In 2024, Neal Agarwal published a single page titled "Not a Robot" — a series of escalating, deliberately ridiculous CAPTCHA-style challenges. Find the cat in the haystack. Drag the slider while it dodges. Solve a CAPTCHA inside a CAPTCHA. It went viral. By 2026 it's one of the most-cited references when designers complain about real CAPTCHA UX.
So what does the Neal Fun page actually teach us? More than "CAPTCHAs are annoying." It's a clinic in interface friction, attention, and the difference between real security theater and playful security theater.
The viral mechanic, in three points
| Element | Why it works for a joke | Why it fails in production |
|---|---|---|
| Escalating difficulty | Builds dramatic tension | Frustrates real users |
| No actual security goal | Pure entertainment | Doesn't stop bots |
| Long completion time | Funny once | Kills conversions |
The page is funny because it weaponizes the exact patterns that make real CAPTCHA painful — and then has no payoff. There's no signup at the end. No purchase. No account access at risk. The friction is the content.
What designers actually borrow from it (correctly)
- The mismatch between effort and reward. Real CAPTCHAs that take 15 seconds to gate a free newsletter signup are the bug Neal's page satirizes. If your CAPTCHA takes longer than the form does, fix one of those numbers.
- The dread of escalation. When users fail one challenge and the next one looks harder, conversion drops off a cliff. Real systems should keep retries simple, not punitive.
- The performative aspect. "Click all the traffic lights" is a ceremony — it signals "we are taking security seriously" more than it actually does so. Modern frictionless CAPTCHAs lean the other way: less ceremony, more silent device-trust signals.

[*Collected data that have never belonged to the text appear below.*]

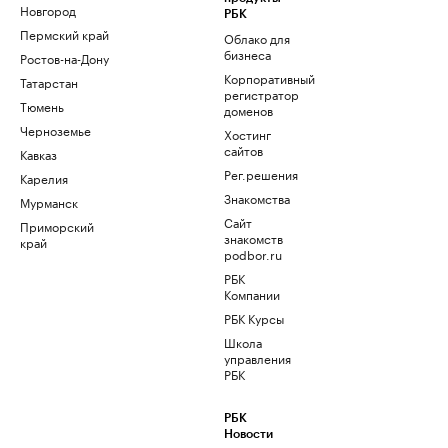
Новгород
РБК
Пермский край
Облако для
бизнеса
Ростов-на-Дону
Корпоративный
Татарстан
регистратор
Тюмень
доменов
Черноземье
Хостинг
сайтов
Кавказ
Рег.решения
Карелия
Знакомства
Мурманск
Сайт
Приморский
знакомств
край
podbor.ru
РБК
Компании
РБК Курсы
Школа
управления
РБК
РБК
Новости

What designers borrow incorrectly
The most common bad takeaway is "CAPTCHAs are pointless, remove them." Bot traffic on public forms is real and growing. The Neal Fun joke works because there's nothing on the other side of the gate. Remove the gate from your signup form and within a week your database is full of credential-stuffed accounts, scraped emails, and SEO spam.

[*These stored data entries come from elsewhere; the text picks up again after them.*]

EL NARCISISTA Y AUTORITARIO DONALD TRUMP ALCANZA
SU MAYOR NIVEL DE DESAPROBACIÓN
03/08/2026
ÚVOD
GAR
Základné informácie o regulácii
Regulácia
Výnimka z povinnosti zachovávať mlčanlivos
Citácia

The right takeaway is: make the ceremony invisible to legitimate users. Reserve visible challenges for risk-scored edge cases.
A sane risk-tiered flow
┌──────────────────────┐
user submit → │ device-trust check │ ──→ pass → process
└──────────┬───────────┘
│ fail
▼
┌──────────────────────┐
│ lightweight visual │ ──→ pass → process
│ challenge (1 click) │
└──────────┬───────────┘
│ fail
▼
┌──────────────────────┐
│ hard fallback │ ──→ pass / block
└──────────────────────┘90%+ of legitimate users should never see anything past step one. That's the design goal. Every visible challenge is a tax on conversion, paid by humans, in service of catching the small fraction the silent layer missed.
The psychology, briefly
Neal's page works because it inverts trust. Users expect CAPTCHAs to be slightly insulting — "prove you're not a robot, peasant" — and the joke version cranks that all the way up. Real products should do the opposite: imply the user is trusted by default, only ask when the signal is genuinely ambiguous.
This is also why CaptchaLa designs for invisibility on the happy path and only surfaces a UI when device, network, or behavioral signals push the request into a gray zone.
Implementation note
If you're building a CAPTCHA flow in 2026, three concrete defaults will keep you on the right side of the Neal Fun joke:
- Default to invisible mode; surface UI only when score is uncertain.
- Cap visible challenges to one screen, one interaction.
- Never escalate difficulty within a single session — block or pass instead.
The goal is for the joke page to feel exotic by comparison to your real product, not familiar.
Takeaways
- Neal Agarwal's CAPTCHA page is a great satire and a terrible spec.
- The lesson is "minimize ceremony," not "delete the gate."
- Risk-tier your flow so frictionless users never see a challenge.
- If your CAPTCHA looks like the joke, your users have already noticed.